Once the tax system is simplified to ensure compliance through a flat rate regime and the process of paying taxes is digitized to make it easy to file your taxes, it is estimated that Ghana Revenue Authority can widen the tax base as there is still approximately 13% of GDP outside the tax net. Research shows that out of the 13% of GDP outside the tax net, a flat rate and a digitized tax filing process could result into the GRA increasing total revenue by at least 2% of GDP initially.

3.⁠ ⁠Projected Revenue losses:

It is estimated that the 3 taxes to be abolished amount to a combined total of only 0.29% of GDP in revenue.

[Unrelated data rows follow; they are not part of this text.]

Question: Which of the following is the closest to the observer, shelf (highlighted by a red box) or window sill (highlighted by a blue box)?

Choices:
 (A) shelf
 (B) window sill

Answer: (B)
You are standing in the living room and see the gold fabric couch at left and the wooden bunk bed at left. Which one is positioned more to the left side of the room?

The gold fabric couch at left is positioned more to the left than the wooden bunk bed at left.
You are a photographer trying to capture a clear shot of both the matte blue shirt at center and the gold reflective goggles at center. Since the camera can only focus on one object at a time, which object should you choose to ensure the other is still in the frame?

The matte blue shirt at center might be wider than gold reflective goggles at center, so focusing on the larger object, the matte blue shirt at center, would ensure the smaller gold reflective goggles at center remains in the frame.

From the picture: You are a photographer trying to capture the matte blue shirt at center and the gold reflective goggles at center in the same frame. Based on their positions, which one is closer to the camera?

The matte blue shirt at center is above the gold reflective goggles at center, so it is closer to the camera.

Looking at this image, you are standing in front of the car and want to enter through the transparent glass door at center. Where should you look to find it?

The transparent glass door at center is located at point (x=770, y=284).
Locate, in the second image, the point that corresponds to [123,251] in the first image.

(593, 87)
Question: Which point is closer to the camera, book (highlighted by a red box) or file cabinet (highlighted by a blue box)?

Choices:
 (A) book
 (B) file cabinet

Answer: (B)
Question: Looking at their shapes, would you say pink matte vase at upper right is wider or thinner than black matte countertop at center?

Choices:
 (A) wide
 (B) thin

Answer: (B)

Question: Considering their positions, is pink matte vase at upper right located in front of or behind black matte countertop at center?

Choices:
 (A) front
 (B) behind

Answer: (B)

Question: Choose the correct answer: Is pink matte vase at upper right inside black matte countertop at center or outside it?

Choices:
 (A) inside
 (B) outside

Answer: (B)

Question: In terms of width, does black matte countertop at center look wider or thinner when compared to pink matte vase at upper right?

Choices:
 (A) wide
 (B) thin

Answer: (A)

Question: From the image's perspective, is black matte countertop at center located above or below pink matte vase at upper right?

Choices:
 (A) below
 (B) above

4.⁠ ⁠Economic Diversification and Employment:

By stimulating private sector investment and engagement in diverse economic activities, Ghana can enhance its economic resilience, reduce reliance on volatile sectors, and spur job creation.(In developed countries, the private sector employs majority of the citizens).This diversification is essential for sustained economic growth and stability.

Conclusion

In light of the PPP strategy (GDP savings of 3% of GDP), projected revenue increases (2% of GDP) and also projected revenue losses from the tax reforms (0.29% of GDP), there is a compelling case for re-evaluating the role of these taxes in the country’s fiscal strategy in 2025. Eliminating these taxes, coupled with bolstering private sector participation, offers a pathway to stimulating economic efficiency, innovation, and growth. This balanced approach aligns with harnessing the digital economy’s potential and ensuring inclusive, sustainable development in Ghana.

Indeed, Dr. Bawumia’s proposed policies or reforms are possible from my perspective. Let us embrace the mindset of possibilities!!!!